Block-booking is said to contribute to the large driving test backlog.

Ministers have been urged to launch an investigation into claims touts are paying driving instructors for access to the official test-booking system.

An investigation by the BBC found instructors were being offered £250 a month for login details that touts could use to block-book driving tests and sell them on to learners.

Block-booking is said to contribute to the large driving test backlog, forcing learners to wait months for a test or pay significantly more than the normal £75 fee to book a test through a tout.

The Government recently announced a series of measures aimed at cutting the backlog, including a ban on driving instructors booking tests on behalf of others.

But the Liberal Democrats have urged ministers to go further, calling the findings of the BBC investigation “appalling, but unfortunately not surprising”.

Lib Dem transport spokesman Olly Glover said: “I have been contacted by some Oxfordshire constituents who have had to book tests hundreds of miles away as the only way to beat this failing system.

“Many others have to pay hundreds of pounds to buy driving test slots from the middlemen that are exploiting young people.

“The Government needs to get a grip on this issue, and they can start by launching a full investigation into these touts, to establish the scale of this problem and hold those responsible accountable.”

Transport Secretary Heidi Alexander
Transport Secretary Heidi Alexander is said to have made cutting the driving test backlog a priority (Joe Giddens/PA)

The BBC also reported that an Oxfordshire driving instructor wrote to the outgoing chief executive of the Driver and Vehicle Standards Agency (DVSA), Loveday Ryder, setting out evidence of payments by touts.

But the instructor, Peter Brooks, said “nothing has ever happened” as a result.

The DVSA announced last month that Ms Ryder was stepping down after almost five years at the head of the organisation amid concerns about the mounting test backlog.Shortly after the announcement, Transport Secretary Heidi Alexander told the Commons Transport Committee that she would be “looking to the new leadership” to “really get a grip on the issue of driving test wait times” as a “top priority” for the DVSA.

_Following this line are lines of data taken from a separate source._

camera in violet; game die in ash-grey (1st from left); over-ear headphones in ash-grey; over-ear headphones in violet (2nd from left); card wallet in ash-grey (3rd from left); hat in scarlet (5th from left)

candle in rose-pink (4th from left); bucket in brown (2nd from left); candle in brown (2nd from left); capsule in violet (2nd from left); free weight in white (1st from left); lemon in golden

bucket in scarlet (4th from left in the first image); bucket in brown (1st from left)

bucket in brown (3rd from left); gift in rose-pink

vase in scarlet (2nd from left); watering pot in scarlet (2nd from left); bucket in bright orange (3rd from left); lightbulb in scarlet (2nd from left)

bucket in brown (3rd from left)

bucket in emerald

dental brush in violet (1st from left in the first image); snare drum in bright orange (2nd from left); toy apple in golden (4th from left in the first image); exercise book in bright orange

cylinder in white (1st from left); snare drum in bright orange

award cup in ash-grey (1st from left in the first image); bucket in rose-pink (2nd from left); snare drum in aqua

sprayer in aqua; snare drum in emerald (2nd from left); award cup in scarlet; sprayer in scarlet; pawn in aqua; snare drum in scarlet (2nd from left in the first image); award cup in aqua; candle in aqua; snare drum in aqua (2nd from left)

DVSA figures show the number of learner drivers in Britain with a future test booking, a key indicator of the backlog, stood at 642,000 at the end of October.

This was around 70,000 more than in October 2024 and well above the 220,000 recorded just before the start of the pandemic in 2020.

Ms Alexander is understood to have made cutting the backlog a major priority for her department.

Last month, she announced that military driving instructors would be brought in to provide 6,500 extra tests over the next year.

She has also committed to changing the rules on test bookings, requiring them to be booked by learners rather than instructors, limiting the number of times a test can be rearranged and preventing tests from being moved to other parts of the country.